Randy I am not sure from your description exactly what you are trying to do.  If you are trying to attach brackets to the bedrock or "ledge" as you describe the only way is to drill into the bedrock and use wedge bolts or epoxy bolts.  Here is what I am describing as wedge bolts.  They can be obtained in various diameters and length.  I would not go with anything less than 1/2-5/8" and would probably prefer 3/4".  A drawback would be the amount needed to hold the base on a plate of such little demensions.  Here is what they recommend as far as spacing of the bolts.

The forces on a Wedge Anchor are transferred to the base material in which it is installed. If the anchors are installed too close together, it can cause an interaction of the forces, thus reducing the holding power of the anchor. As a rule of thumb, the expansion anchor industry has established a minimum standard of ten (10) anchor diameters for spacing between anchors and five (5) anchor diameters from any unsupported edge. When vibration or sudden impact are part of the load conditions, spacing between anchors should be increased - See more at: http://www.concretefasteners.com/anchors-fasteners/thunderstud-wedge/technical-specifications.aspx#sthash.FvC3b31S.dpuf

http://www.concretefasteners.com/anchors-fasteners/thunderstud-wedge/?gclid=CITtisCVy7kCFYhAMgodUz4AKA

Now if you are just setting pins to use to tie rebar in a footing you can accomplish this by drilling two holes at an angle so that 1/2 of the length of the rebar is in the rock and the other half is sticking out but crossing each other above.  Once the rebar connection is made and the concrete is poured around them the "X" design will will prevent upward lift or movement.  I used this in a large concrete pour on a bridge abutment to add to the heigth of my bridge and wingwalls.  Of course I used larger sized rebar ( #10-12).  It was considered a cold joint which had already been poured previously.  I had thought about using epoxy & pins but with the amount needed 56' in length of both ends it would have cost a fortune for the epoxy and the aforementioned method was used at a fraction of the cost and has stood the test of time.

The major problem with using wedge or pins is the rock consistancy.  Limestone, granite or similar hard rock is pretty much compatable where shale is not.  Another problem with setting the fastners ( Simpson or similar) for your pressure treated lumber is that the base area needs to be fairly level or your post will not be plumb causing the above structure to be out of plumb as well. 

Don_P

QuoteI would like to keep the design as simple as possible, while adhering to fundamental principals for the correct methods of construction.

There's the rub, although Redover gave good advice on the attachment of plate to competent rock, the use of a 6x6 pier in a simpson bracket that is not intended for lateral load is where the problem comes in.

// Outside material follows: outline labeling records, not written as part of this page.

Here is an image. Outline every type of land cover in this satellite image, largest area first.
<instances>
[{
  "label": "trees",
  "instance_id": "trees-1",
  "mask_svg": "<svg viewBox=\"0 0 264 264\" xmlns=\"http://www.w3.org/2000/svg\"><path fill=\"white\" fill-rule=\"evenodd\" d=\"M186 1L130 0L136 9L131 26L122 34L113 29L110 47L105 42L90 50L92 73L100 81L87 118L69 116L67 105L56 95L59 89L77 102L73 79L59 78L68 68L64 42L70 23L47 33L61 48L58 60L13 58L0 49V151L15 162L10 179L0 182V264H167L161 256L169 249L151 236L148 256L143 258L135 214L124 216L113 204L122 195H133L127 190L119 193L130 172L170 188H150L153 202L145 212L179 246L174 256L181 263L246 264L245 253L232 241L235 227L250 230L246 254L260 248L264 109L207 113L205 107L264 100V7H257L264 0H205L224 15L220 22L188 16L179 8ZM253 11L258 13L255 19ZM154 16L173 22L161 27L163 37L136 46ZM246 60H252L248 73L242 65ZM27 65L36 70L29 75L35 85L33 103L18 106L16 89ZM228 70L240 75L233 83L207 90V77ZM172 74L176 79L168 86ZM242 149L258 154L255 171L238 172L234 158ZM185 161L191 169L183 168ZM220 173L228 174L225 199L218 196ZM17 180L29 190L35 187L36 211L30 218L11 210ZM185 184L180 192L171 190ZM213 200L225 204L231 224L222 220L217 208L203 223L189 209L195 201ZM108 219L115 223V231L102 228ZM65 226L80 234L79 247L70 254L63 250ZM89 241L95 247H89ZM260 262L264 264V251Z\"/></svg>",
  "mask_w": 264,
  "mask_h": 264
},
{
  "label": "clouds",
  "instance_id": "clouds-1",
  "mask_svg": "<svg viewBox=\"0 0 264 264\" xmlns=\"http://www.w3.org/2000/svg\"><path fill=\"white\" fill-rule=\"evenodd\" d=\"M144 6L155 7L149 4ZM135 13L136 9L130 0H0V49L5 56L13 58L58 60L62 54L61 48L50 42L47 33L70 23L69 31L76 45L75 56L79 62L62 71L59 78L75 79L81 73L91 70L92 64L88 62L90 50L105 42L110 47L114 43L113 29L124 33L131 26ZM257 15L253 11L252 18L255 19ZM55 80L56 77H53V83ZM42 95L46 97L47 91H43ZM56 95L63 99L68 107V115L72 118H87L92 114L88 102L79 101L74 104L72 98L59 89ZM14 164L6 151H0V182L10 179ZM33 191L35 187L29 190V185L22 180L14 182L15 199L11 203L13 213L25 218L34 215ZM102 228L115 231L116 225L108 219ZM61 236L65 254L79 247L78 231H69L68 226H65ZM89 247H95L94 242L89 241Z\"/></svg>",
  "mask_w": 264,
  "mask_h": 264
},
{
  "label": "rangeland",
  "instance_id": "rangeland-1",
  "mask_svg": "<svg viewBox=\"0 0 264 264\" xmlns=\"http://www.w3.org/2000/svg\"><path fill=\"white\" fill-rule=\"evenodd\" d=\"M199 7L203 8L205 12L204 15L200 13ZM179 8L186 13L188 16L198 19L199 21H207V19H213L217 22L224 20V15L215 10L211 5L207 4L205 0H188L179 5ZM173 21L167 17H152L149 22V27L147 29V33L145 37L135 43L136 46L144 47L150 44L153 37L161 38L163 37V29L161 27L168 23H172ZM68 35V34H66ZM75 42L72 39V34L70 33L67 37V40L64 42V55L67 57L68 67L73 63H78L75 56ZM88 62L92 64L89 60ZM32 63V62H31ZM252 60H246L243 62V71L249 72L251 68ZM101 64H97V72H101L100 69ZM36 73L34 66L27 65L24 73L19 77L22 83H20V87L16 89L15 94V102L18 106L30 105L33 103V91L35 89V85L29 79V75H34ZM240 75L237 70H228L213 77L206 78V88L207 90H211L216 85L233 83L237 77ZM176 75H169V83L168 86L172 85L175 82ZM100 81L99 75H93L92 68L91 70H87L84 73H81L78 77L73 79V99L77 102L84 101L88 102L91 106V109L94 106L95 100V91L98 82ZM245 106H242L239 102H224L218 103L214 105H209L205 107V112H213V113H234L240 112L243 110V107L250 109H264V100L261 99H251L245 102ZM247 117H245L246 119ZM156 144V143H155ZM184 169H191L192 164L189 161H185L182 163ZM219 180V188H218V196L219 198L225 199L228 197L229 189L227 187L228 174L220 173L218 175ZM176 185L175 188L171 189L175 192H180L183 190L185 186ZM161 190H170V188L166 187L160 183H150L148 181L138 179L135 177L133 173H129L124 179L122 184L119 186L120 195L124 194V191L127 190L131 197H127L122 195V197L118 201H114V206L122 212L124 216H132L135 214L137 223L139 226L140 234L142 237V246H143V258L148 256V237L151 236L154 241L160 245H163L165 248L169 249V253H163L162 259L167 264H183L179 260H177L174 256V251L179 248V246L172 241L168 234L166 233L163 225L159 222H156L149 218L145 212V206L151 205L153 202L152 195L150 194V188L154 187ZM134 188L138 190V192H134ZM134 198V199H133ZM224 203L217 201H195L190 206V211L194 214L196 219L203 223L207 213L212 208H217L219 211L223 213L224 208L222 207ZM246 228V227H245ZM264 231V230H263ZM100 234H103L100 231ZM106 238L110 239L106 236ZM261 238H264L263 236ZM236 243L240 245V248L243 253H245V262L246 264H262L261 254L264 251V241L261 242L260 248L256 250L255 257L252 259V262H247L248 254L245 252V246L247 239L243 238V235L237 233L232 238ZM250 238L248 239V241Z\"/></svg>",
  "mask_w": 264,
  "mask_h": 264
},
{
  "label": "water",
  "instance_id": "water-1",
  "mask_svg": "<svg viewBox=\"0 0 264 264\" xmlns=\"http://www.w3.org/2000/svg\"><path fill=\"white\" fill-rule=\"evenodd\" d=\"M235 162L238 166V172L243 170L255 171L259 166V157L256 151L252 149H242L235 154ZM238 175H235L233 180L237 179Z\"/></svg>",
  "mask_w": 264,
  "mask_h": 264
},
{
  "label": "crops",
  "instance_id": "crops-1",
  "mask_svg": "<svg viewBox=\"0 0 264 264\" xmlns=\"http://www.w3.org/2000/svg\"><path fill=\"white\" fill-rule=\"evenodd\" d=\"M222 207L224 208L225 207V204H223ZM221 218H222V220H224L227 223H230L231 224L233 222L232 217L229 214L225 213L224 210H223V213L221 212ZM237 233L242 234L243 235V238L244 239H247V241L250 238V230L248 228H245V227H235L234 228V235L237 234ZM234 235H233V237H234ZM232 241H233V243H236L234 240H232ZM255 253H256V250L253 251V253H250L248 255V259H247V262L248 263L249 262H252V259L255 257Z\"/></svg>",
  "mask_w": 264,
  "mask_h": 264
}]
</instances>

Those bolts won't fail if the post tips over first. For something like this poured piers no taller than they are in each width direction rebarred and grouted into the shield rock would probably be a geotech's solution, and that is really a job for one.

pocono_couple

no advice on the  problem, but i used to live in the lakes region..  sure is plenty of ledge to go around in NH !     my next build project is going to be in Maine..   the ledge there is 4 feet down..   i don't think that we will get a full basement, but that is ok.. how far north are you in NH?  jt


rmallaire

Flyingvan, 

Thank you for the tips. Yes, the ledge I was referring to is exposed bedrock. I will work on getting pictures uploaded this week. From what I have taken notes of, the bedrock is a mixture of granite, garnet, quartz, dolomite, shale, schist.  I leveled some building sites with an excavator- where the bedrock was found, the excavator could not continue. The bedrock runs as long deep strips with (not boulders). 

Drilling into it with the hammer drill and 5/8" bit is exactly my plan. Does the epoxy work for areas with extreme temps? I am in a climate zone 3 in northwestern NH.

Thank you,

Randy

rmallaire

Don_P,

Thanks for the reply. I do intend on drilling two holes into the rock and setting the "X" pattern rebar for each sonotube.  Just to clarify, the length of the sonotube should no exceed its diameter?